== TRY IT ==
Would you go through the records below and copy each line with the string "other"?
------------------------------------------------
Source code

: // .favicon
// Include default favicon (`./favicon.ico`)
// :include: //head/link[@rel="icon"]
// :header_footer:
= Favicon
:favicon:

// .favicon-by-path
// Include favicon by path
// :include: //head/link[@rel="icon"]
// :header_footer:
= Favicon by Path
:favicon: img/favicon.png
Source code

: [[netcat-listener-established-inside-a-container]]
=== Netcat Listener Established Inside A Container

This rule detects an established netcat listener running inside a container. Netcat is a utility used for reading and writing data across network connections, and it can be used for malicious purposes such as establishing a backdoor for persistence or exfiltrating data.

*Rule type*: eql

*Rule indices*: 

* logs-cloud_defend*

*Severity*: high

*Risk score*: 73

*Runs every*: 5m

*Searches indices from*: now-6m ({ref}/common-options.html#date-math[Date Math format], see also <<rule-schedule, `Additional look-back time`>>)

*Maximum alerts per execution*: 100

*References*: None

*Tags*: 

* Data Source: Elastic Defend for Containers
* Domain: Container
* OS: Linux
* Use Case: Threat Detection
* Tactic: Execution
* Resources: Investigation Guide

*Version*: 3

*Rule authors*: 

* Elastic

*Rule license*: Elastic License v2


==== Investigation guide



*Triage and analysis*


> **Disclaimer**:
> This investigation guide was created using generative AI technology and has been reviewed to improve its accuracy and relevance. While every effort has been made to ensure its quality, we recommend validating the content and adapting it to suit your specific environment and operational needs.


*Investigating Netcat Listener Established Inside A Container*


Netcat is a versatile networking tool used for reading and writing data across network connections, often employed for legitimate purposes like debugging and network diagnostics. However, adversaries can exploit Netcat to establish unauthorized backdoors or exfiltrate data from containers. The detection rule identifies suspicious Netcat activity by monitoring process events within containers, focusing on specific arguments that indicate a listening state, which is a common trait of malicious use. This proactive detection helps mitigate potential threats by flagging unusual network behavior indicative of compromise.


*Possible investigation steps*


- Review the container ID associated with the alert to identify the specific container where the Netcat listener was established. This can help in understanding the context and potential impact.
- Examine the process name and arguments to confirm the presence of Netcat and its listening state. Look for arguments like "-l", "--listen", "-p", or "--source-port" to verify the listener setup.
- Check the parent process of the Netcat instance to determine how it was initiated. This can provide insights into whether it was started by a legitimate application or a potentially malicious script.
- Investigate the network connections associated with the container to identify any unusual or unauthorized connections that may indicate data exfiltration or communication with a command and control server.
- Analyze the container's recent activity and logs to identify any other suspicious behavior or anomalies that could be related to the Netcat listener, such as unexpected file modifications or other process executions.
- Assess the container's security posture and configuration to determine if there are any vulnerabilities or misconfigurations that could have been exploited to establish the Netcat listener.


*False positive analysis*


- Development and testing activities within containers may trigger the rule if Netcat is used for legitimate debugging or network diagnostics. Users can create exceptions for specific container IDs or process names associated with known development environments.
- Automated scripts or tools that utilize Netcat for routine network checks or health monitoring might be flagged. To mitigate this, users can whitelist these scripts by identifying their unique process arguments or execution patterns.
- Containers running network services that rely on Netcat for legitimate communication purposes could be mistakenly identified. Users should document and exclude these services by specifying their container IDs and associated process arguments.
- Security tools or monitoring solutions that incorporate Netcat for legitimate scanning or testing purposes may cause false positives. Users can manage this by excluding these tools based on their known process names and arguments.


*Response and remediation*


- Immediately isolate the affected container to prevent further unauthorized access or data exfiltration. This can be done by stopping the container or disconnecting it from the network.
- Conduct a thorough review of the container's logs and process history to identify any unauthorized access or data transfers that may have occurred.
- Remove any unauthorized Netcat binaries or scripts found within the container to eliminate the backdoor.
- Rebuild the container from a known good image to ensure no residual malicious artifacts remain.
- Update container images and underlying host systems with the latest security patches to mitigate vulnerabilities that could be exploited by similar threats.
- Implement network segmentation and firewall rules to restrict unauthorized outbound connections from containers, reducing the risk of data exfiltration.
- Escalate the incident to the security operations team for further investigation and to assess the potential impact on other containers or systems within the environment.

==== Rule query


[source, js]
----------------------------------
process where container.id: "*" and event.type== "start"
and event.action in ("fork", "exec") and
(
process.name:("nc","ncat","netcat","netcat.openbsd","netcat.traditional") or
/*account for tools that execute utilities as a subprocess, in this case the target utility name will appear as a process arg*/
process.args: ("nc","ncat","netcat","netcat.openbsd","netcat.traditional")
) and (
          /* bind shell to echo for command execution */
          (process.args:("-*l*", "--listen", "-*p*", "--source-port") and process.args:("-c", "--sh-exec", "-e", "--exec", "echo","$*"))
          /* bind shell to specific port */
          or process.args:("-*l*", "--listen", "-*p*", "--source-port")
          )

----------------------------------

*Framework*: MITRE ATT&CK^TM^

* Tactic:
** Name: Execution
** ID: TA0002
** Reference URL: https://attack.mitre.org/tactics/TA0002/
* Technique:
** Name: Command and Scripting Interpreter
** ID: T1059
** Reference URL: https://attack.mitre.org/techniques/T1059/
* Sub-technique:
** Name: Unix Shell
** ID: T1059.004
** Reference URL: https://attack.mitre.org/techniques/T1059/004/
------------------------------------------------
== ANSWER BELOW ==
- Analyze the container's recent activity and logs to identify any other suspicious behavior or anomalies that could be related to the Netcat listener, such as unexpected file modifications or other process executions.
- Escalate the incident to the security operations team for further investigation and to assess the potential impact on other containers or systems within the environment.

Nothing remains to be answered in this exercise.